Data for review Block Start

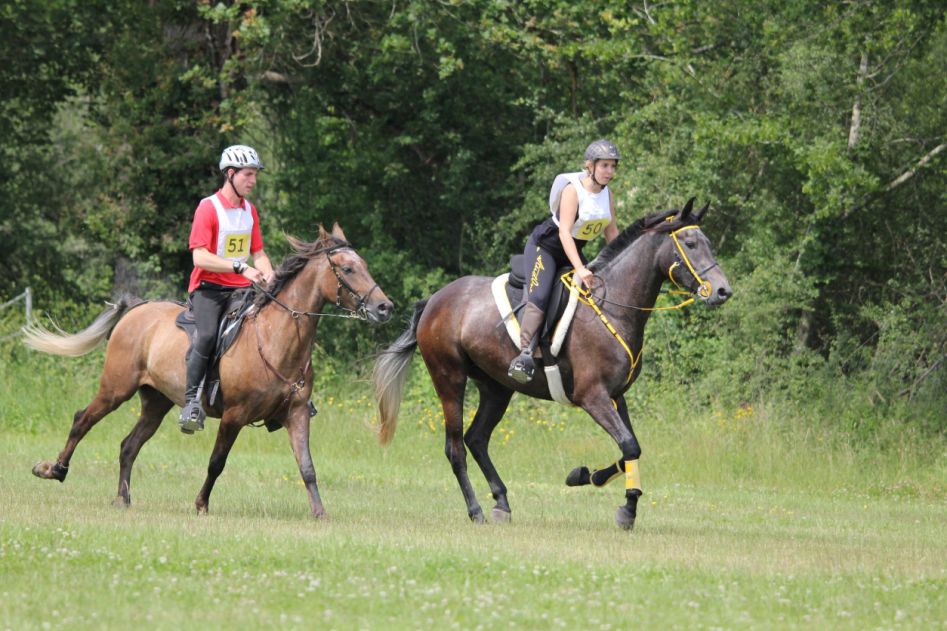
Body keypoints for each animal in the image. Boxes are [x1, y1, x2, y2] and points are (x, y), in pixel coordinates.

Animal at [24, 223, 392, 520]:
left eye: (365, 266)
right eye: (348, 268)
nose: (385, 308)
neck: (276, 338)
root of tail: (138, 308)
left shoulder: (297, 413)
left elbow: (307, 466)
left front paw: (320, 513)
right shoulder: (234, 415)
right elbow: (217, 461)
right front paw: (201, 504)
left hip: (156, 401)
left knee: (129, 445)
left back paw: (122, 498)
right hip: (115, 388)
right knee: (82, 420)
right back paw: (54, 469)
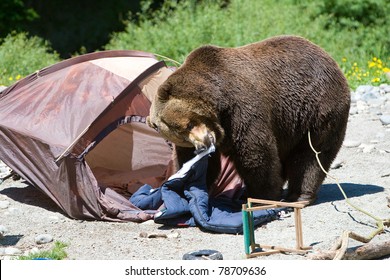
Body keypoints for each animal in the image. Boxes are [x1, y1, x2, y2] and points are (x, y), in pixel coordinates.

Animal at [148, 36, 352, 205]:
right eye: (182, 135)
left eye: (189, 124)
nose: (203, 143)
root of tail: (328, 56)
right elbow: (195, 162)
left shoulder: (241, 108)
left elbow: (255, 153)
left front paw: (260, 195)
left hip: (316, 107)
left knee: (312, 153)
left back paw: (299, 195)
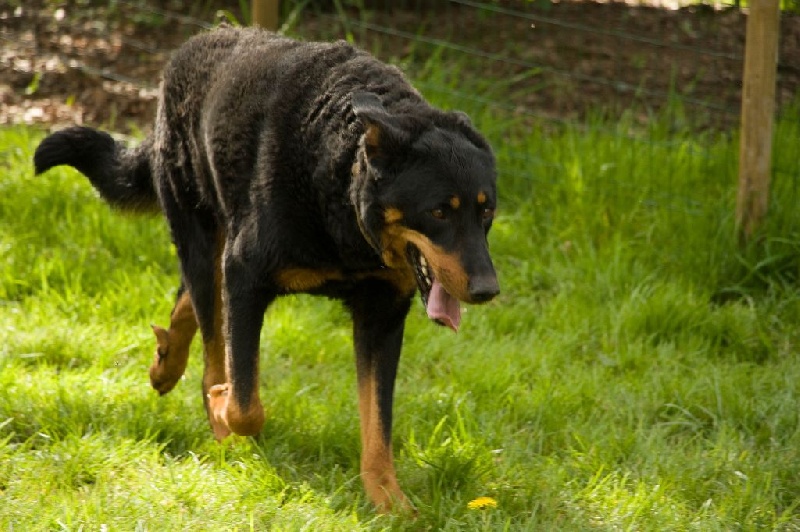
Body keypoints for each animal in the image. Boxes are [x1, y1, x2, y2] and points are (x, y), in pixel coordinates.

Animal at [37, 26, 500, 512]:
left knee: (192, 305)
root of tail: (198, 42)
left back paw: (167, 361)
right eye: (439, 212)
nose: (488, 289)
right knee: (211, 339)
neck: (334, 184)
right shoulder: (246, 276)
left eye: (487, 211)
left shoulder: (383, 312)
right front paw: (223, 409)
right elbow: (244, 402)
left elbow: (379, 421)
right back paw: (210, 408)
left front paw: (388, 500)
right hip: (200, 231)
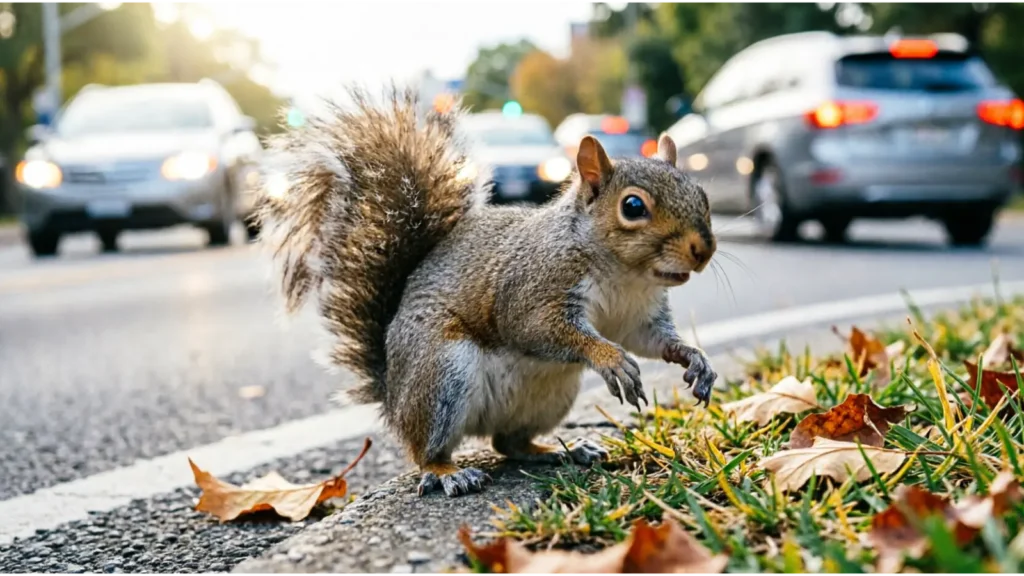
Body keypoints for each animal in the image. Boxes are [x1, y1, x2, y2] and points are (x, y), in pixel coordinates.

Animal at [256, 86, 718, 498]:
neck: (626, 276)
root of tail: (393, 397)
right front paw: (608, 358)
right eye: (633, 207)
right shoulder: (533, 288)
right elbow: (537, 329)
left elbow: (651, 341)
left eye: (703, 194)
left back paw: (560, 450)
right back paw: (448, 472)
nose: (704, 249)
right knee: (426, 450)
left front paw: (695, 358)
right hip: (441, 373)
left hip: (551, 396)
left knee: (508, 444)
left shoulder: (638, 315)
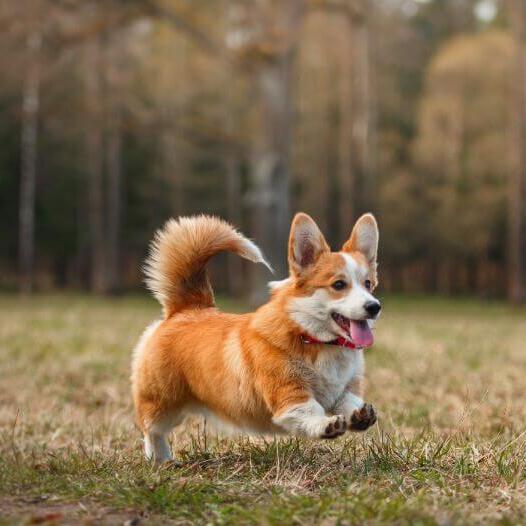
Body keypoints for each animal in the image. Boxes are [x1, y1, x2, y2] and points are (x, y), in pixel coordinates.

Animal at [131, 212, 380, 464]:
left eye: (368, 284)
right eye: (338, 284)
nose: (374, 307)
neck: (315, 338)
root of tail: (186, 309)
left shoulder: (345, 388)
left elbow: (348, 401)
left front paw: (359, 415)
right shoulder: (289, 394)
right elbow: (309, 410)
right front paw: (324, 424)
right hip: (161, 401)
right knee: (151, 429)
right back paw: (160, 459)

Data for review Block End

# [Task brief]
Wherever the string "root" occurs in the records, copy the line it is in.

# [Reply to the exercise]
root of tail: (138, 308)
root of tail: (328, 56)
root of tail: (198, 42)
root of tail: (393, 397)
root of tail: (186, 309)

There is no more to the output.